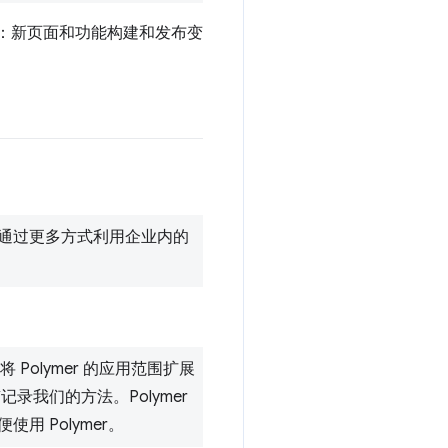
提升：新页面和功能构建和发布变
通过更多方式利用企业内的
Polymer 的应用范围扩展
南记录我们的方法。Polymer
 Polymer。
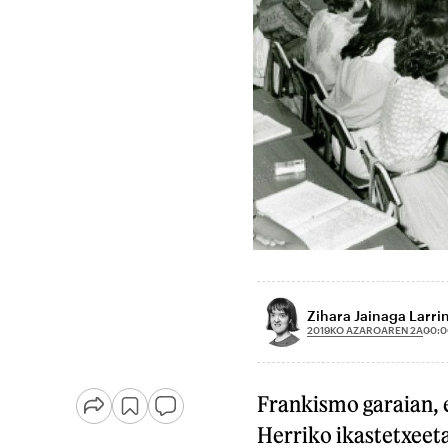
Zihara Jainaga Larri
2019KO AZAROAREN 2A
00:0
Frankismo garaian, 
Herriko ikastetxeet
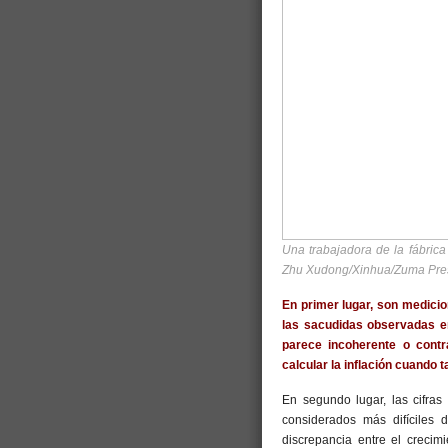
Una trabajadora de la fábrica
Zhu Xudong/Xinhua/Zuma Pre
En primer lugar, son medici
las sacudidas observadas e
parece incoherente o cont
calcular la inflación cuando t
En segundo lugar, las cifras
considerados más difíciles 
discrepancia entre el crecim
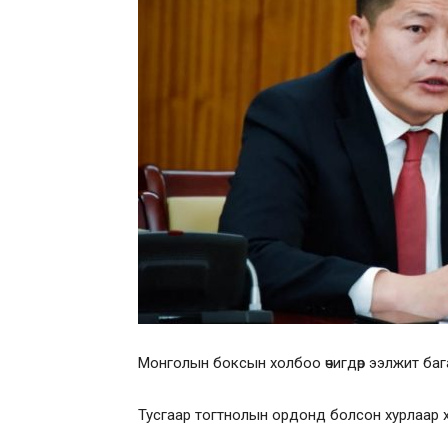
Монголын боксын холбоо өчигдөр ээлжит бага
Тусгаар тогтнолын ордонд болсон хурлаар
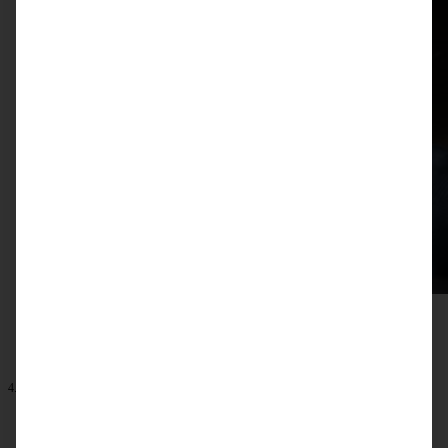
4. Dezember 2022
Winterapfel-Torte mit Zimtcreme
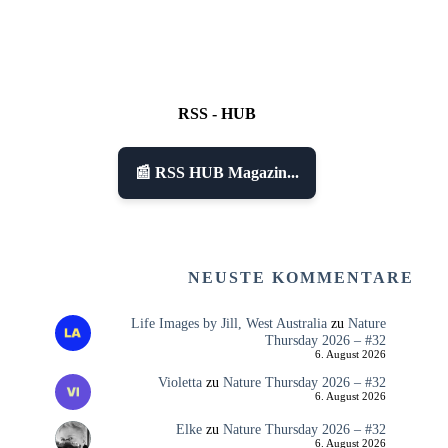
RSS - HUB
📰 RSS HUB Magazin...
NEUSTE KOMMENTARE
Life Images by Jill, West Australia
zu
Nature
Thursday 2026 – #32
6. August 2026
Violetta
zu
Nature Thursday 2026 – #32
6. August 2026
Elke
zu
Nature Thursday 2026 – #32
6. August 2026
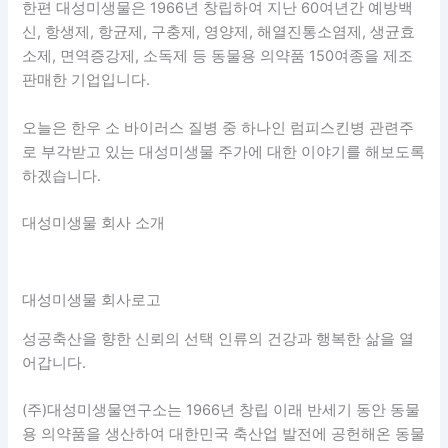
한편 대성미생물은 1966년 창립하여 지난 60여년간 예방백
신, 항생제, 항균제, 구충제, 영양제, 해열진통소염제, 생균효
소제, 면역증강제, 소독제 등 동물용 의약품 150여종을 제조
판매한 기업입니다.
오늘은 한우 소 바이러스 질병 중 하나인 럼피스킨병 관련주
로 부각받고 있는 대성미생물 주가에 대한 이야기를 해보도록
하겠습니다.
대성미생물 회사 소개
대성미생물 회사로고
성공축산을 향한 신뢰의 선택 인류의 건강과 행복한 삶을 열
어갑니다.
(주)대성미생물연구소는 1966년 창립 이래 반세기 동안 동물
용 의약품을 생산하여 대한민국 축산업 발전에 공헌해온 동물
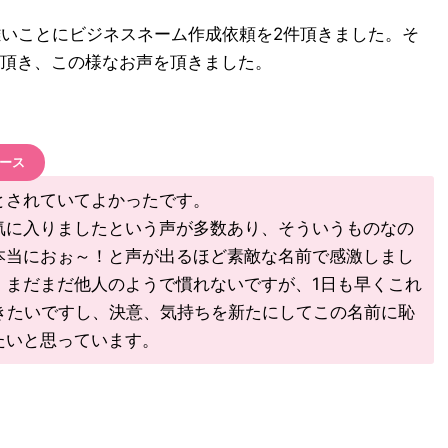
有難いことにビジネスネーム作成依頼を2件頂きました。そ
頂き、この様なお声を頂きました。
コース
とされていてよかったです。
気に入りましたという声が多数あり、そういうものなの
本当におぉ～！と声が出るほど素敵な名前で感激しまし
。まだまだ他人のようで慣れないですが、1日も早くこれ
いきたいですし、決意、気持ちを新たにしてこの名前に恥
たいと思っています。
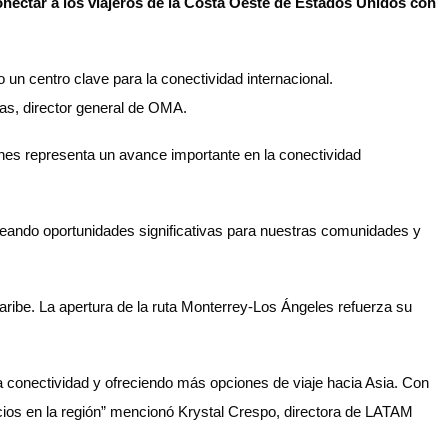
nectar a los viajeros de la Costa Oeste de Estados Unidos con
 un centro clave para la conectividad internacional.
ñas, director general de OMA.
ines representa un avance importante en la conectividad
ando oportunidades significativas para nuestras comunidades y
ribe. La apertura de la ruta Monterrey-Los Ángeles refuerza su
la conectividad y ofreciendo más opciones de viaje hacia Asia. Con
ocios en la región” mencionó Krystal Crespo, directora de LATAM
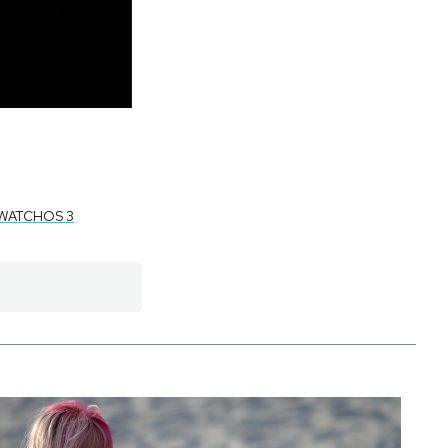
WATCHOS 3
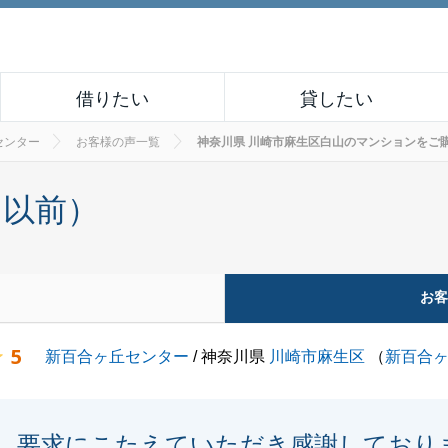
借りたい
貸したい
センター
お客様の声一覧
神奈川県 川崎市麻生区白山のマンションをご購入さ
月以前）
お
5
新百合ヶ丘センター
/ 神奈川県
川崎市麻生区
（
新百合
要求にこたえていただき感謝しており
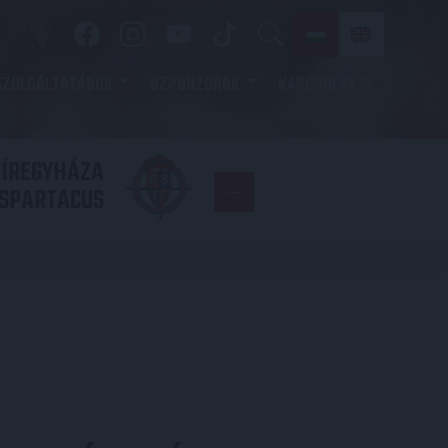
SZOLGÁLTATÁSOK
SZPONZOROK
KAPCSOLAT
YÍREGYHÁZA
FC
SPARTACUS
COPENHAGE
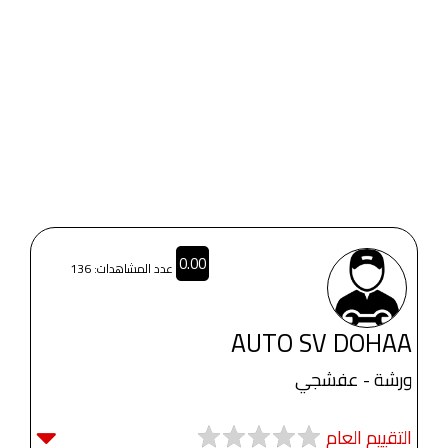
0.00
عدد المشاهدات: 136
AUTO SV DOHAA
ورشة - عفشجي
التقييم العام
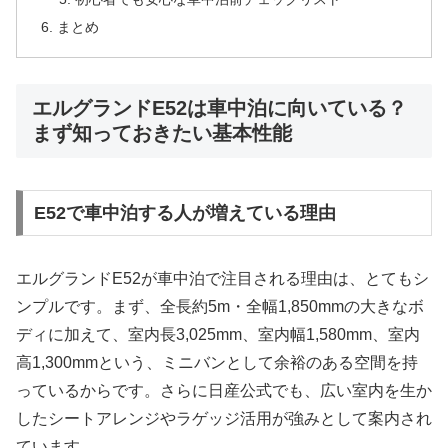
まとめ
エルグランドE52は車中泊に向いている？
まず知っておきたい基本性能
E52で車中泊する人が増えている理由
エルグランドE52が車中泊で注目される理由は、とてもシ
ンプルです。まず、全長約5m・全幅1,850mmの大きなボ
ディに加えて、室内長3,025mm、室内幅1,580mm、室内
高1,300mmという、ミニバンとして余裕のある空間を持
っているからです。さらに日産公式でも、広い室内を生か
したシートアレンジやラゲッジ活用が強みとして案内され
ています。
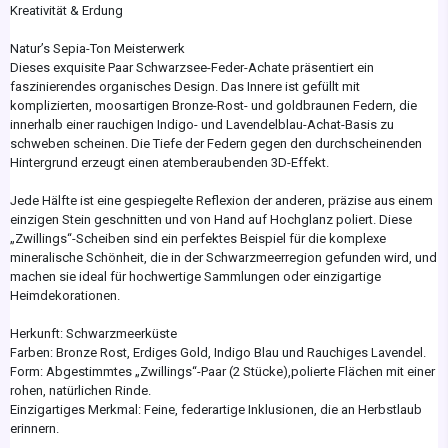
Kreativität & Erdung
Natur’s Sepia-Ton Meisterwerk
Dieses exquisite Paar Schwarzsee-Feder-Achate präsentiert ein
faszinierendes organisches Design. Das Innere ist gefüllt mit
komplizierten, moosartigen Bronze-Rost- und goldbraunen Federn, die
innerhalb einer rauchigen Indigo- und Lavendelblau-Achat-Basis zu
schweben scheinen. Die Tiefe der Federn gegen den durchscheinenden
Hintergrund erzeugt einen atemberaubenden 3D-Effekt.
Jede Hälfte ist eine gespiegelte Reflexion der anderen, präzise aus einem
einzigen Stein geschnitten und von Hand auf Hochglanz poliert. Diese
„Zwillings“-Scheiben sind ein perfektes Beispiel für die komplexe
mineralische Schönheit, die in der Schwarzmeerregion gefunden wird, und
machen sie ideal für hochwertige Sammlungen oder einzigartige
Heimdekorationen.
Herkunft: Schwarzmeerküste
Farben: Bronze Rost, Erdiges Gold, Indigo Blau und Rauchiges Lavendel.
Form: Abgestimmtes „Zwillings“-Paar (2 Stücke),polierte Flächen mit einer
rohen, natürlichen Rinde.
Einzigartiges Merkmal: Feine, federartige Inklusionen, die an Herbstlaub
erinnern.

▸ **What you have to do**
Pull out every line of the records that contains the string "Bronze", matching case exactly.

▸ **Worked solution**
komplizierten, moosartigen Bronze-Rost- und goldbraunen Federn, die
Farben: Bronze Rost, Erdiges Gold, Indigo Blau und Rauchiges Lavendel.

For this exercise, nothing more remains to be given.